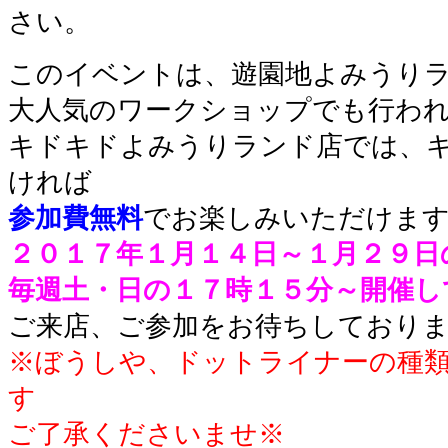
さい。
このイベントは、遊園地よみうり
大人気のワークショップでも行わ
キドキドよみうりランド店では、
ければ
参加費無料
でお楽しみいただけます
２０１７年１月１４日～１月２９日
毎週土・日の１７時１５分～開催し
ご来店、ご参加をお待ちしており
※ぼうしや、ドットライナーの種
す
ご了承くださいませ※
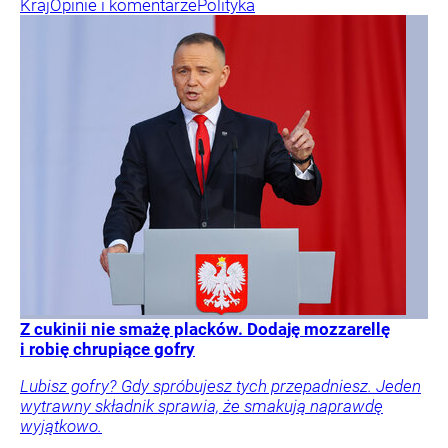
Kraj
Opinie i komentarze
Polityka
Z cukinii nie smażę placków. Dodaję mozzarellę
i robię chrupiące gofry
Lubisz gofry? Gdy spróbujesz tych przepadniesz. Jeden
wytrawny składnik sprawia, że smakują naprawdę
wyjątkowo.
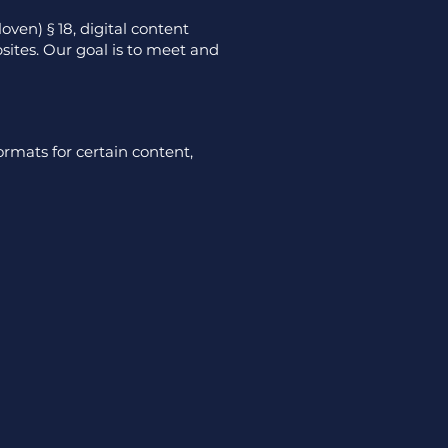
oven) § 18, digital content
sites. Our goal is to meet and
formats for certain content,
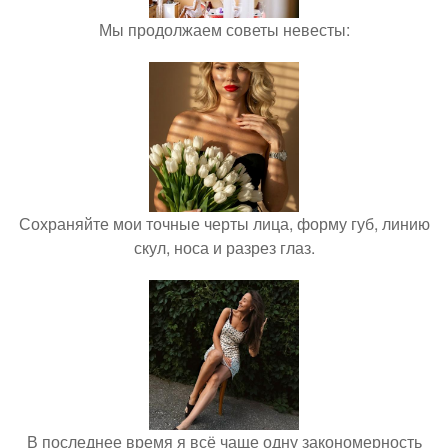
Мы продолжаем советы невесты:
Сохраняйте мои точные черты лица, форму губ, линию
скул, носа и разрез глаз.
В последнее время я всё чаще одну закономерность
--
# [What to produce]
Please reproduce only the lines from the one holding "２０１７年１月１４日～１月２９日" through the final line of the listing above, both included, with each picture left out.

# [Problem solution]
２０１７年１月１４日～１月２９日
毎週土・日の１７時１５分～開催し
ご来店、ご参加をお待ちしており
※ぼうしや、ドットライナーの種
す
ご了承くださいませ※
Kraj
Opinie i komentarze
Polityka
Z cukinii nie smażę placków. Dodaję mozzarellę
i robię chrupiące gofry
Lubisz gofry? Gdy spróbujesz tych przepadniesz. Jeden
wytrawny składnik sprawia, że smakują naprawdę
wyjątkowo.
oven) § 18, digital content
sites. Our goal is to meet and
formats for certain content,
Мы продолжаем советы невесты:
Сохраняйте мои точные черты лица, форму губ, линию
скул, носа и разрез глаз.
В последнее время я всё чаще одну закономерность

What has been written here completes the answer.